> [What to do]: Copy the text of the entries below word for word, leaving out the pictures.

> [Physical quantity readout data]:
- Opening Delimiter -

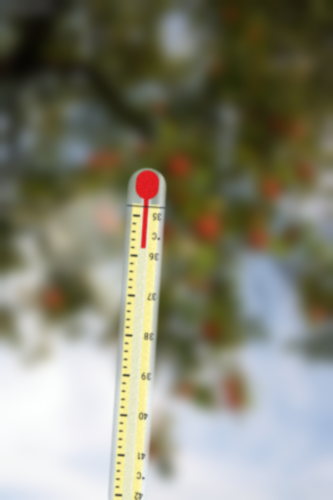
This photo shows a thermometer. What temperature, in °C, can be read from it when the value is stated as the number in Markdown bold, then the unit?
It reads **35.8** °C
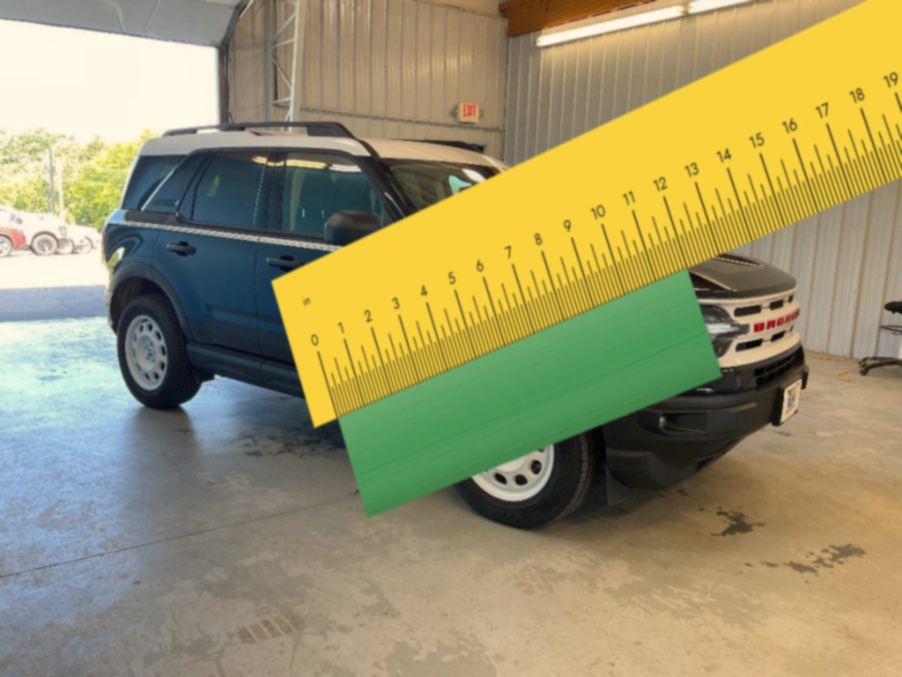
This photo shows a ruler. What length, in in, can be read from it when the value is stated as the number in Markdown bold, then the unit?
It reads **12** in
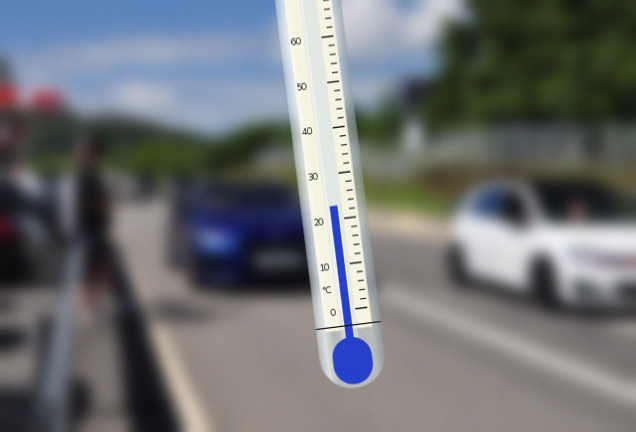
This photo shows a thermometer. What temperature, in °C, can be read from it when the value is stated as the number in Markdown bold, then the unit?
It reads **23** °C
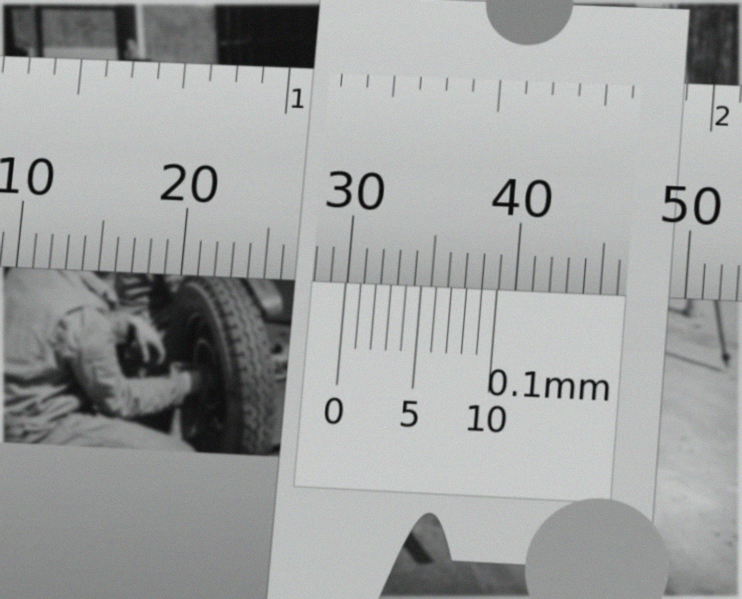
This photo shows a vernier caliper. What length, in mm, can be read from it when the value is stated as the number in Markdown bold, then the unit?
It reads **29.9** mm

- Closing Delimiter -

> [Response area]:
This photo shows a thermometer. What temperature, in °C, can be read from it when the value is stated as the number in Markdown bold, then the unit?
It reads **35.8** °C
This photo shows a ruler. What length, in in, can be read from it when the value is stated as the number in Markdown bold, then the unit?
It reads **12** in
This photo shows a thermometer. What temperature, in °C, can be read from it when the value is stated as the number in Markdown bold, then the unit?
It reads **23** °C
This photo shows a vernier caliper. What length, in mm, can be read from it when the value is stated as the number in Markdown bold, then the unit?
It reads **29.9** mm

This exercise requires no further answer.